In the upper catchment, the in situ regolith on Proterozoic bedrock is thin and is mostly alluvium, subject to frequent overturning. Overall, the prospects for finding geochemical haloes in the Quaternary regolith appear to be poor.

Mechanical dispersion of trace elements

Diffusion of geochemical tracers by mechanical processes should be discernible by stream sediment geochemistry. Most of the sand and gravel supplied from the upper catchments is confined to the flood corridors crossing the plains, rather than being dispersed widely. Hence, sources in the upper catchment may be detectable by sampling in the channels on the plains. Further downstream, trace elements from sources in the Proterozoic rocks would become too diffuse for detection. Windows of Proterozoic bedrock such as at Kevin Downs could be investigated for trace elements and compared with Selwyn Range samples to determine regional variability between Proterozoic rocks in the ranges and beneath the plains.
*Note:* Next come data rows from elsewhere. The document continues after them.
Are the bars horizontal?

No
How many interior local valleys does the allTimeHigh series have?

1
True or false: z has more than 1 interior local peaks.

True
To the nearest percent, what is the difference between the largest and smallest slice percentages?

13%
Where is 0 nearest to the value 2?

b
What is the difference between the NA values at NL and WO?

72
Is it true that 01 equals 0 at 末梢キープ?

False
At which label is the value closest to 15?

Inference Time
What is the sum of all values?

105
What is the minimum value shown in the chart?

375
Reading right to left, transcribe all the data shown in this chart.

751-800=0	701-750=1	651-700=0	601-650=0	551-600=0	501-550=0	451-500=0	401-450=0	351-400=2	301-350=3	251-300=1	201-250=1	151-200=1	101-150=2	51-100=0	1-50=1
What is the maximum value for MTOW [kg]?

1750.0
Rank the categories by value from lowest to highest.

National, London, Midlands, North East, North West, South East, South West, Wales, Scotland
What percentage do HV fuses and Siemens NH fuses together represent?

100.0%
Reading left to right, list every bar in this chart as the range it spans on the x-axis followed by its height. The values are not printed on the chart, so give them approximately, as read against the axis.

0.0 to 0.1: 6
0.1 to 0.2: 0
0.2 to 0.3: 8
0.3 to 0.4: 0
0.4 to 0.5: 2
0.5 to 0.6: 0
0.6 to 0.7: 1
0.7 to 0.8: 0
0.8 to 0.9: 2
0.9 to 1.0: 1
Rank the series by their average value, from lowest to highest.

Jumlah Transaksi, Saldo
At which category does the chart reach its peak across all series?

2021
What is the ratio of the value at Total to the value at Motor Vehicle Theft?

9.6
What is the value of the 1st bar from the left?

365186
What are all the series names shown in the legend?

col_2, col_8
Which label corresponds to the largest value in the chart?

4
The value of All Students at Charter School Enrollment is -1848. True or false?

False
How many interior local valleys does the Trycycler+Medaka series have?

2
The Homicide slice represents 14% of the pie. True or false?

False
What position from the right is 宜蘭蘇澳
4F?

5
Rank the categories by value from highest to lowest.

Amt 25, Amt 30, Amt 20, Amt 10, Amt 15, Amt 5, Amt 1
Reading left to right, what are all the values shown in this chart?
The regional structure of the bedrock in the Selwyn Range is discernible on TM images. For the most part, the bedrock consists of steeply dipping metamorphics having a north-south strike, approximately parallel to the boundary between the plains and the ranges. The known mineral localities enable along -strike extrapolation of potentially prospective horizons between the Fullarton and Williams Rivers. The bedrock strike curves to the north-east, and it can be inferred that this general trend continues beneath the plains. Amalg Resources NL have achieved some encouraging results by prospecting along strike from known mineral occurrences such as Fairmile.

In the area to the south of Fullarton River, it is difficult to infer the type of Proterozoic bedrock as there is no along-strike exposure. Mineral exploration is made more difficult by the limited knowledge of the Proterozoic bedrock concealed beneath the plains.